A 15 de Março de 2011, tive uma surpresa nada agradável que me retirou todo o tempo livre e me obrigou a ir buscar forças onde nem sabia que as tinha: porque o ser humano é assim,  quando tem mesmo necessidade, inventa forças e coragem... mas um dia acaba por cair de cansado. Nesse dia, a minha mãe que já há algum tempo não estava bem, foi finalmente diagnosticada e internada com Leucemia Aguda. O mundo caiu-nos em cima, numa hora tinha a minha mãe há vários meses sem força e há um mês com uma gripe que não passava e em outra hora, estava nas urgências a levantar a roupa dela, a passar aos médicos o historial clínico dela e a falar com a médica responsável pelo internamento da minha mãe que nos explicou que o caso era grave e que iam começar a quimioterapia já nessa noite...

sexta-feira, junho 01, 2012

O porquê de voltar a esta casa



No último ano passei por um período bastante difícil. Não tive forças (na verdade, nem sequer consegui pensar nisso) para escrever sobre isso durante bastante tempo. Quando as coisas acalmaram um bocadinho, tive pena de não ter registado em fotos, vídeos e num blogue todas as fases por que passámos e aquelas que ainda estão a passar por nós. 

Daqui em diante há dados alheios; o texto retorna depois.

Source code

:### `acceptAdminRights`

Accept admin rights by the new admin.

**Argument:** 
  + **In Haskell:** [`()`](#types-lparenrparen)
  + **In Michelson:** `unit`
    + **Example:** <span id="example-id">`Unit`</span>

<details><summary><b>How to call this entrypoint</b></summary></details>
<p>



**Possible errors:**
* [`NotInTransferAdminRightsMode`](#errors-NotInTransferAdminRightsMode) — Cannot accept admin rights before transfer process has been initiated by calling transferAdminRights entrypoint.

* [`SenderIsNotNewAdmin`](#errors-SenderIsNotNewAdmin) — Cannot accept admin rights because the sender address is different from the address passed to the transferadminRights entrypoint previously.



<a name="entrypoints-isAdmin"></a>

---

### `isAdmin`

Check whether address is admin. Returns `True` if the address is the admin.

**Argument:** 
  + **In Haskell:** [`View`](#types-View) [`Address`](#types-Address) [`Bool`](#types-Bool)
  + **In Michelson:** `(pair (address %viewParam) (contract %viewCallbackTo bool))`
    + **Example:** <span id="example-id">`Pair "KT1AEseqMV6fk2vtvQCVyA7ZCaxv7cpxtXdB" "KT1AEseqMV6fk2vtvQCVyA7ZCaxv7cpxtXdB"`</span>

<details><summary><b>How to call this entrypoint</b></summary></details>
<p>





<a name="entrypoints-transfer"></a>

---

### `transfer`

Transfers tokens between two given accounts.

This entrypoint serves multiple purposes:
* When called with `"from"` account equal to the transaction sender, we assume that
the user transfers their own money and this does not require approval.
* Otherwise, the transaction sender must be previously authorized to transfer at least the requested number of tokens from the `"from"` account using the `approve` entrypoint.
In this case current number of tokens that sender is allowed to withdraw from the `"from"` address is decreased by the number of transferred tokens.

Em primeiro lugar, devo dizer, porque acredito que poderia ter tido algum feedback/ apoio também através da plataforma. Em segundo lugar porque acho que poderia ajudar outras pessoas que estivessem na mesma situação. Num corredor de hospital, numa sala de espera para uma área de oncologia formam-se elos magníficos entre os familiares de quem sofre destes males. Elos que, muitas vezes, desaparecem quando saímos daquelas portas até porque, durante muito tempo, dói muito voltar àquelas paredes, recordar tudo o que passou, enfim... De qualquer forma, aquele elo que une os familiares e que dá força a uns e a outros, principalmente nos dias piores, acredito que esse elo também podia/pode ser encontrado online. 

Decidi voltar a este blogue porque o mesmo é sobre mim e estes tempos fazem parte da minha vida. Teria feito sentido escrever um blogue apenas sobre esta fase mas isso seria se tivesse pensado nisso quando tudo começou. Escrevendo em retrospectiva, só faz sentido fazê-lo numa casa que já existia, embora tenha estado desabitada durante quase 3 anos.